Most of Cava is produced in the Cataolonia region in Spain, in the northeastern part of the country. Made from the Macabeo, Xarel-lo and Parellada grapes, fairly unique Spanish varietals, Cava’s style and flavor has a distinctive flair. It is often described as having the aroma of burnt toast, but that’s just the beginning. Its crisp acidity is refreshing foil to a rich slab of jamon and, in good examples, you often find the finesse of decent Champagne.

After a long afternoon of tasting, with some occasional spitting (only when people were looking) we added a Cava or two to our list of favorites…

Castillo Perelada Reserva Brut, D.O. Cava, Around $10

Crisp acidity, tiny bubbles, creamy mouth feel with citrus notes of lemon and green apple with a slight toasty aroma.

L’Hereu Brut, D.O. Cava, Around $15
Notes of burnt toast, minerality and green apple with a delicate yet racy presence on the palate. Good quality with great complexity of flavors and aromas.

Cristalino Brut 2001, D.O. Cava, Around $15 (we also like the Non-Vintage –NV- version for only $9)
A great value with toasty and floral aromas.

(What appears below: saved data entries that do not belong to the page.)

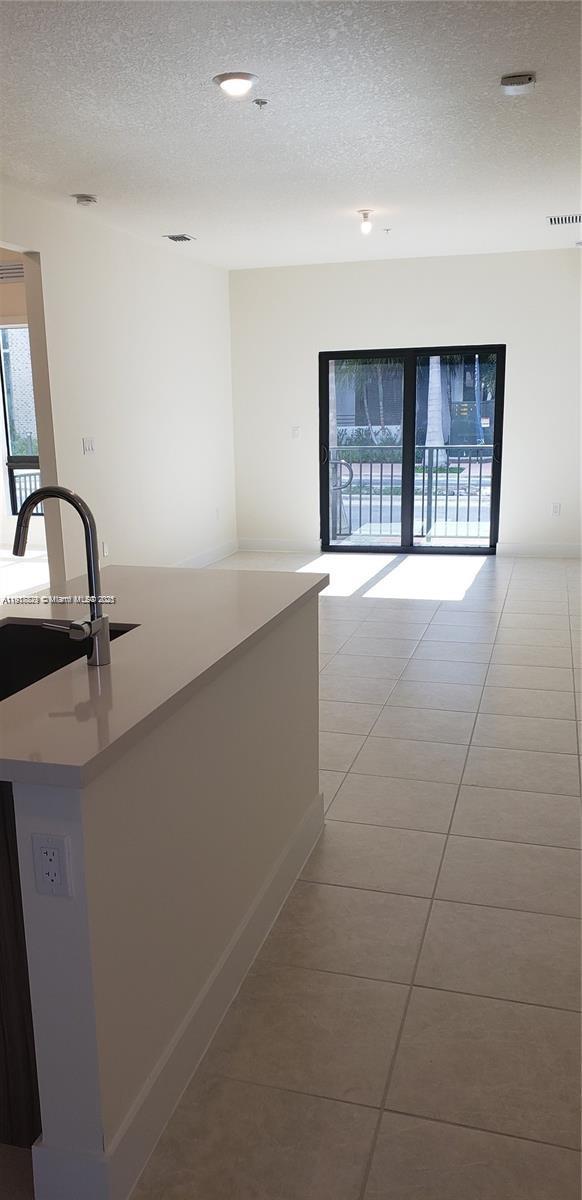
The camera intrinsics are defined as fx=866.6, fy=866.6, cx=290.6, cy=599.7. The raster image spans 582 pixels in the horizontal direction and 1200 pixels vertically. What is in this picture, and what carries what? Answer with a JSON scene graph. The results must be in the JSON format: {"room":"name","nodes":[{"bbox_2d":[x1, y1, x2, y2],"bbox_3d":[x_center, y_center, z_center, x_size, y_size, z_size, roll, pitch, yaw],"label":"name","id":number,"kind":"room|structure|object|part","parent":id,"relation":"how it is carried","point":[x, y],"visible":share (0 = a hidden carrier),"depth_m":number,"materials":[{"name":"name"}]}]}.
{"room":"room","nodes":[
{"label":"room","id":0,"kind":"room"},
{"bbox_2d":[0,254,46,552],"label":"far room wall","id":1,"kind":"structure","parent":0,"point":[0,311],"depth_m":8.92,"materials":[{"name":"paint"}]},
{"bbox_2d":[0,261,24,281],"bbox_3d":[-2.671,-3.118,8.237,0.550,0.169,0.017,3,13,16],"label":"wall vent","id":2,"kind":"object","parent":1,"relation":"attached to","point":[10,267],"visible":0.92,"depth_m":8.22,"materials":[{"name":"white metal"}]},
{"bbox_2d":[0,322,40,511],"bbox_3d":[-2.460,-1.893,9.032,1.333,2.039,0.102,3,13,16],"label":"window","id":3,"kind":"structure","parent":1,"relation":"in","point":[10,426],"depth_m":9.15,"materials":[{"name":"glass"}]},
{"bbox_2d":[0,183,236,576],"bbox_3d":[-1.894,-0.921,4.717,0.130,2.788,9.170,3,13,16],"label":"left wall","id":4,"kind":"structure","parent":0,"point":[139,289],"depth_m":6.65,"materials":[{"name":"white paint"}]},
{"bbox_2d":[83,437,94,454],"bbox_3d":[-1.406,-1.075,6.044,0.013,0.114,0.114,3,13,16],"label":"light switch","id":5,"kind":"object","parent":4,"relation":"attached to","point":[92,448],"visible":0.98,"depth_m":6.04,"materials":[{"name":"white plastic"}]},
{"bbox_2d":[101,541,108,556],"bbox_3d":[-1.371,-0.372,6.404,0.009,0.116,0.070,3,13,16],"label":"wall outlet","id":6,"kind":"object","parent":4,"relation":"attached to","point":[105,551],"visible":0.95,"depth_m":6.40,"materials":[{"name":"white"}]},
{"bbox_2d":[175,539,238,567],"bbox_3d":[-1.160,-0.094,6.968,0.016,0.130,4.408,3,13,16],"label":"baseboard","id":7,"kind":"structure","parent":4,"relation":"attached to","point":[224,553],"depth_m":8.37,"materials":[{"name":"white paint"}]},
{"bbox_2d":[215,507,220,519],"bbox_3d":[-0.708,-0.836,8.422,0.017,0.123,0.074,3,13,16],"label":"wall socket","id":8,"kind":"object","parent":4,"relation":"attached to","point":[218,513],"visible":0.99,"depth_m":8.41,"materials":[{"name":"white plastic"}]},
{"bbox_2d":[0,0,581,268],"bbox_3d":[-0.138,-2.152,3.427,5.566,0.115,10.398,3,13,16],"label":"ceiling","id":9,"kind":"structure","parent":0,"point":[187,208],"depth_m":4.05,"materials":[{"name":"white paint"}]},
{"bbox_2d":[73,193,97,206],"bbox_3d":[-1.297,-2.514,5.453,0.144,0.045,0.143,3,13,16],"label":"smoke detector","id":10,"kind":"object","parent":9,"relation":"attached to","point":[82,196],"visible":0.99,"depth_m":5.41,"materials":[{"name":"white"}]},
{"bbox_2d":[163,234,195,242],"bbox_3d":[-0.878,-2.839,6.791,0.192,0.018,0.258,3,13,16],"label":"ceiling vent","id":11,"kind":"object","parent":9,"relation":"in","point":[173,238],"visible":0.99,"depth_m":6.77,"materials":[{"name":"metal"}]},
{"bbox_2d":[214,71,257,97],"bbox_3d":[-0.225,-2.119,3.574,0.186,0.049,0.186,3,13,16],"label":"ceiling light","id":12,"kind":"object","parent":9,"relation":"attached to","point":[220,79],"visible":0.99,"depth_m":3.54,"materials":[{"name":"white glass"}]},
{"bbox_2d":[252,97,268,107],"bbox_3d":[-0.132,-2.151,3.758,0.063,0.036,0.063,3,13,16],"label":"sprinkler head","id":13,"kind":"object","parent":9,"relation":"attached to","point":[258,101],"visible":0.98,"depth_m":3.75},
{"bbox_2d":[358,209,373,233],"bbox_3d":[0.533,-2.673,6.142,0.115,0.150,0.114,3,13,16],"label":"ceiling light","id":14,"kind":"object","parent":9,"relation":"attached to","point":[365,216],"visible":0.99,"depth_m":6.11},
{"bbox_2d":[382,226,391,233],"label":"sprinkler head","id":15,"kind":"object","parent":9,"relation":"attached to","point":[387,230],"visible":0.97,"depth_m":6.61},
{"bbox_2d":[500,72,535,95],"bbox_3d":[0.940,-2.127,3.580,0.141,0.046,0.142,3,13,16],"label":"smoke detector","id":16,"kind":"object","parent":9,"relation":"attached to","point":[529,79],"visible":0.99,"depth_m":3.54,"materials":[{"name":"white plastic"}]},
{"bbox_2d":[547,213,581,225],"bbox_3d":[2.081,-2.825,6.425,0.342,0.013,0.279,3,13,16],"label":"air vent","id":17,"kind":"object","parent":9,"relation":"in","point":[551,220],"visible":0.99,"depth_m":6.41,"materials":[{"name":"white metal"}]},
{"bbox_2d":[0,545,581,1197],"bbox_3d":[-0.791,0.566,4.436,7.303,0.104,9.995,3,13,16],"label":"floor","id":18,"kind":"structure","parent":0,"point":[438,626],"depth_m":2.48,"materials":[{"name":"beige tile"}]},
{"bbox_2d":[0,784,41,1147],"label":"base cabinet","id":19,"kind":"object","parent":18,"relation":"on","point":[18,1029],"visible":0.38,"depth_m":1.67,"materials":[{"name":"brown wood"}]},
{"bbox_2d":[0,589,325,1199],"bbox_3d":[-0.491,0.534,2.382,0.819,0.902,1.799,3,13,16],"label":"kitchen island","id":20,"kind":"object","parent":18,"relation":"on","point":[70,928],"visible":0.85,"depth_m":1.79,"materials":[{"name":"white paint"}]},
{"bbox_2d":[30,831,71,897],"bbox_3d":[-0.417,0.462,1.504,0.071,0.115,0.009,3,13,16],"label":"electrical outlet","id":21,"kind":"object","parent":20,"relation":"attached to","point":[42,848],"visible":0.99,"depth_m":1.50,"materials":[{"name":"white plastic"}]},
{"bbox_2d":[0,560,327,787],"bbox_3d":[-0.559,0.076,2.362,0.925,0.038,1.763,3,13,16],"label":"countertop","id":22,"kind":"structure","parent":20,"relation":"on","point":[236,573],"depth_m":2.03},
{"bbox_2d":[10,484,112,667],"bbox_3d":[-0.548,-0.059,1.952,0.270,0.400,0.127,3,13,16],"label":"faucet","id":23,"kind":"object","parent":22,"relation":"on","point":[46,491],"visible":0.99,"depth_m":1.93,"materials":[{"name":"silver metal"}]},
{"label":"faucet base","id":24,"kind":"part","parent":23,"relation":"part of","materials":[{"name":"silver metal"}]},
{"bbox_2d":[0,618,136,700],"bbox_3d":[-0.671,0.256,2.053,0.449,0.209,0.675,3,13,16],"label":"sink","id":25,"kind":"object","parent":22,"relation":"in","point":[6,626],"visible":0.33,"depth_m":2.34,"materials":[{"name":"black metal"}]},
{"bbox_2d":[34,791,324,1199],"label":"island baseboard","id":26,"kind":"structure","parent":20,"relation":"attached to","point":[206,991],"depth_m":1.93,"materials":[{"name":"white paint"}]},
{"bbox_2d":[229,247,581,558],"bbox_3d":[1.488,-1.839,8.374,4.465,2.806,0.165,3,13,16],"label":"back wall","id":27,"kind":"structure","parent":0,"point":[379,333],"depth_m":8.24,"materials":[{"name":"white paint"}]},
{"bbox_2d":[236,537,318,552],"bbox_3d":[-0.154,-0.569,8.930,0.985,0.129,0.015,3,13,16],"label":"baseboard","id":28,"kind":"structure","parent":27,"relation":"attached to","point":[252,543],"depth_m":8.91,"materials":[{"name":"white paint"}]},
{"bbox_2d":[291,426,300,438],"bbox_3d":[0.046,-1.673,8.656,0.077,0.123,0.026,3,13,16],"label":"light switch","id":29,"kind":"object","parent":27,"relation":"attached to","point":[295,432],"visible":0.99,"depth_m":8.65,"materials":[{"name":"white plastic"}]},
{"bbox_2d":[319,343,504,554],"bbox_3d":[1.169,-1.446,8.525,1.779,1.971,0.126,3,13,16],"label":"sliding glass door","id":30,"kind":"structure","parent":27,"relation":"in","point":[400,549],"depth_m":8.50,"materials":[{"name":"glass"}]},
{"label":"door handle","id":31,"kind":"part","parent":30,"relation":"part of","materials":[{"name":"metal"}]},
{"bbox_2d":[497,542,581,557],"bbox_3d":[2.755,-0.461,8.207,1.499,0.124,0.015,3,13,16],"label":"baseboard","id":32,"kind":"structure","parent":27,"relation":"attached to","point":[523,547],"depth_m":8.31,"materials":[{"name":"white paint"}]},
{"bbox_2d":[552,502,561,515],"bbox_3d":[2.518,-0.860,8.218,0.070,0.118,0.009,3,13,16],"label":"wall socket","id":33,"kind":"object","parent":27,"relation":"attached to","point":[555,511],"visible":0.99,"depth_m":8.22,"materials":[{"name":"white plastic"}]},
{"label":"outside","id":34,"kind":"structure","parent":0,"visible":0},
{"label":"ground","id":35,"kind":"structure","parent":34,"visible":0},
{"bbox_2d":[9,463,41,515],"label":"balcony railing","id":36,"kind":"object","parent":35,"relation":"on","point":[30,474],"visible":0.29,"depth_m":10.17,"materials":[{"name":"metal"}]},
{"bbox_2d":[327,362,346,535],"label":"tree trunk","id":37,"kind":"object","parent":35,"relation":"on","point":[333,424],"visible":0.4,"depth_m":11.52,"materials":[{"name":"plant"}]},
{"bbox_2d":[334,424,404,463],"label":"hedge","id":38,"kind":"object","parent":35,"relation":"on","point":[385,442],"visible":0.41,"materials":[{"name":"green plant"}]},
{"bbox_2d":[329,445,492,542],"bbox_3d":[1.559,-1.223,9.518,3.814,1.086,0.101,3,13,16],"label":"balcony railing","id":39,"kind":"object","parent":35,"relation":"on","point":[381,476],"visible":0.57,"depth_m":9.58,"materials":[{"name":"metal"}]},
{"bbox_3d":[0.570,-1.451,10.077,0.292,0.354,0.140,3,13,16],"label":"handle","id":40,"kind":"part","parent":39,"relation":"part of","materials":[{"name":"metal"}]},
{"bbox_2d":[424,356,448,456],"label":"palm tree","id":41,"kind":"object","parent":35,"relation":"on","point":[430,360],"visible":0.4,"materials":[{"name":"plant"}]}
]}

On the palate it unfolds with notes of pear, citrus and green apple.

We stumbled out of the event with that perfect high that comes from too much Cava balanced with moist little bites of shredded beef, chicken and pork on a delicate cushion of fried puréed potato pancakes (the tasty Spanish cousin to the latke). We were more than satisfied. At least for the time being.